Hazel Dickson said to Herb Villon, “She makes every woman in this room look like Baron Frankenstein’s creation.”
“Oh, I wouldn’t go that far,” replied Herb, adding with disappointment, “I guess there’s going to be no Helen Twelvetre
es.”
“There’s a Helen Twelvetrees,” Hazel assured him, “but not here tonight.”
Hands on hips, Jean Harlow said to Joan Crawford, who clung to the arm of a new boy in town, Franchot Tone: “Can you beat that broad?”
To which Crawford responded, “The point is, Baby”— everyone at MGM called Harlow ‘Baby’—“you can’t beat that broad. My hat’s off to her.”
Natalia Ivanov was crying softly into a handkerchief. There was no consoling her, and her husband refrained from trying. Unlike Dietrich, Natalia could never ask the mirror on her wall, “Who’s the fairest one of all?” They would have been surprised to learn that Dietrich never questioned her mirror. She didn’t have to. She knew the answer.
Kay Francis embraced Dietrich. “It’s a tewwific pahty, dahling. And yaw so democwatic. Evewy stah from evewy studio is hewe. But how did you dawe ask Connie Bennett and Lilyan Tashman to the same pahty?”

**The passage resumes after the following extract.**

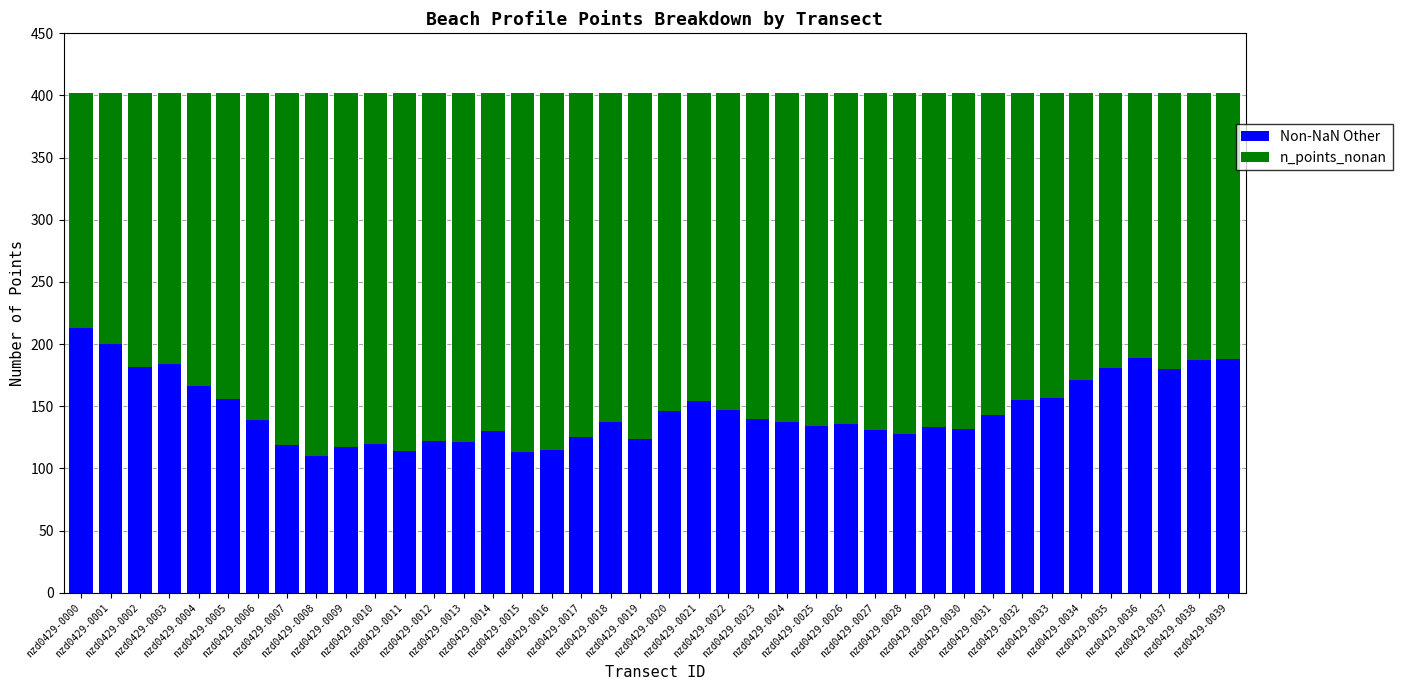

Count the number of data series in this chart.

2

“Why not? They’re both friends of mine.” She almost said ‘fwiends’ but she had greater control over her impediment. Kay Francis didn’t give a damn, not when they were paying her seven thousand dollars a week.
“Didn’t you know?”
“Know what?”
“Lilyan caught Connie in bed with her husband, Eddie Lowe. She beat the stuffing out of Connie!”
“That’s all right. Connie has stuffing to spare. Forgive me, darling, I have so many guests to greet.”
“Go wight ahead, sweetie. I want to meet Anna May’s astwologuh fwiend. I think she’s so fascinating.” She wafted away on a cloud of Russian Leather.
Hazel waved at Marlene. Marlene wondered if the formidable-looking gentleman stifling a yawn was Hazel’s policeman boyfriend. If there was truly danger tonight, she would find the presence of an officer of the law very comforting. Marlene and Hazel embraced. Hazel introduced Herb Villon, and Marlene recognized his name and said warmly and sincerely, “I’m so glad Hazel brought you.” Villon felt good all over and was deeply in love with Dietrich. Hazel would be relieved to learn Helen Twelvetrees had been overthrown. Marlene swiftly and lucidly told them about Mai Mai Chu’s dire prediction, and Villon, who had in the past resorted to psychics when at an impasse in a particularly puzzling murder case, was openly sympathetic to Dietrich.